The USQCD Collaboration brings together many U.S. scientists who use large-scale computers for calculations in lattice quantum chromodynamics, a theory of the strong interaction between elementary particles (quarks and gluons). Robert Sugar of the University of California-Santa Barbara, the principal investigator for the team’s Petascale Computing Resource Allocation (PRAC) on the Blue Waters supercomputer, explains that much of their work is aimed at looking for gaps in the Standard Model of high-energy physics that has been around since the 1970s.

“What’s both wonderful and frustrating is, in those 40 years or so, there’s been a huge amount of experimental data, and it all fits, just beautifully,” he says. “But no one in high-energy physics believes that’s the end of the story. What we want to do is understand what the current theory predicts, and determine whether there are any deviations from it that would give us some hints about an even more fundamental theory.”

Lattice QCD calculations carried out on large computational resources help shed light on the results of particle and nuclear physics experiments.

“Many of the properties of the strong interactions, the nuclear forces, can only be studied through large-scale numerical simulations. To make the results of the calculations more accurate and more realistic requires larger and larger scale simulations,” Sugar says. “We replace all of space and time with grids. By making the grid spacing smaller and smaller, we make our approximations more and more accurate. Blue Waters allows us to work on very fine grids with very realistic parameters. Blue Waters and other petascale computers enable us to do the most realistic simulations that we’ve ever attempted.”
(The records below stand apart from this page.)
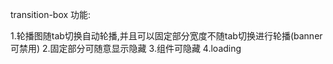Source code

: transition-box 功能:

1.轮播图随tab切换自动轮播,并且可以固定部分宽度不随tab切换进行轮播(banner可禁用)
2.固定部分可随意显示隐藏
3.组件可隐藏
4.loading

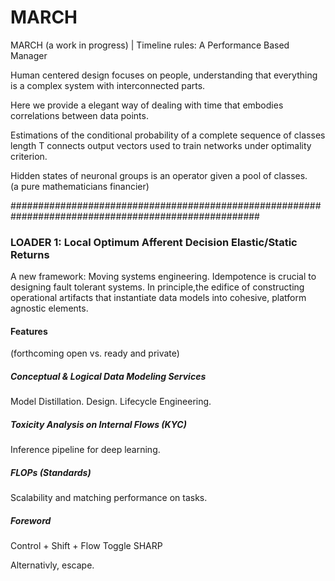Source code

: # MARCH

MARCH (a work in progress) |  Timeline rules: A Performance Based Manager 

Human centered design focuses on people, understanding that everything is a complex system with interconnected parts. 


Here we provide a elegant way of dealing with time that embodies correlations between data points.

Estimations of the conditional probability of a complete sequence of classes length T connects output vectors used to train networks under optimality criterion. 

Hidden states of neuronal groups is an operator given a pool of classes.  
 (a pure mathematicians financier) 

#####################################################################################################


### LOADER 1: Local Optimum Afferent Decision Elastic/Static Returns

A new framework: Moving systems engineering.
Idempotence is crucial to designing fault tolerant systems. 
In principle,the edifice of constructing operational artifacts that instantiate data models into cohesive, platform agnostic  elements. 

#### Features
(forthcoming open vs.  ready and private) 

##### Conceptual & Logical Data Modeling Services
Model Distillation. Design.  Lifecycle Engineering.  

##### Toxicity Analysis on Internal Flows (KYC) 
Inference pipeline for deep learning.


##### FLOPs (Standards)
Scalability and matching performance on tasks. 


##### Foreword
Control + Shift + Flow Toggle 
SHARP

Alternativly, escape. 

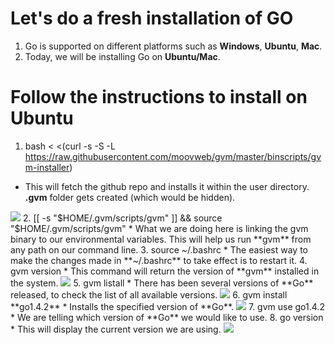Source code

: Let's  do a fresh installation of GO
==================================

1. Go is supported on different platforms such as **Windows**, **Ubuntu**, **Mac**.
2. Today, we will be installing Go on **Ubuntu/Mac**.

Follow the instructions to install on Ubuntu
==========================================
1.  bash < <(curl -s -S -L https://raw.githubusercontent.com/moovweb/gvm/master/binscripts/gvm-installer)
  * This will fetch the github repo and installs it within the user directory. **.gvm** folder gets created (which would be hidden).
<img src="https://github.com/Kedarnag13/Go-Tutorial/blob/master/2.Installation/gvm_installed.png">
2.  [[ -s "$HOME/.gvm/scripts/gvm" ]] && source "$HOME/.gvm/scripts/gvm"
  * What we are doing here is linking the gvm binary to our environmental variables. This will help us run **gvm** from any path on our command line.
3.  source ~/.bashrc
  * The easiest way to make the changes made in **~/.bashrc** to take effect is to restart it.  
4.  gvm version
  * This command will return the version of **gvm** installed in the system.
<img src="https://github.com/Kedarnag13/Go-Tutorial/blob/master/2.Installation/gvm_version.png">
5.  gvm listall
  * There has been several versions of **Go** released, to check the list of all available versions.
<img src="https://github.com/Kedarnag13/Go-Tutorial/blob/master/2.Installation/gvm_go_versions.png">
6.  gvm install **go1.4.2**
  * Installs the specified version of **Go**.
<img src="https://github.com/Kedarnag13/Go-Tutorial/blob/master/2.Installation/go_installed.png">
7.  gvm use go1.4.2
  * We are telling which version of **Go** we would like to use.
8.  go version
  * This will display the current version we are using.
<img src="https://github.com/Kedarnag13/Go-Tutorial/blob/master/2.Installation/go_version.png">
XSEDE resources at the National Institute for Computational Science and the Texas Advanced Computing Center, as well as systems at the Argonne Leadership Computing Facility (ALCF), the National Center for Atmospheric Research, and the National Energy Research Scientific Computing Center, were used in this project to perform simulations on coarser grids, and the Blue Gene/Q at the ALCF is being used along with Blue Waters on simulations on the finest grid. “You need data from simulations with a range of grid spacings so you can extrapolate to the zero grid spacing (continuum) limit where physics lies,” Sugar says.

The work published in April in Physical Review Letters deals with how quickly two sub-atomic particles—the Pi and K mesons—decay into an electron and a neutrino. The US QCD team’s calculation is the most precise ratio of those two decay constants that has been obtained in a numerical simulation.

“That in turn allowed us to make a very precise test of the Standard Model,” Sugar says. “It would have been more exciting, of course, if the standard model was wrong, but it was right on! It’s passed every test so far. We hope eventually it will break down!”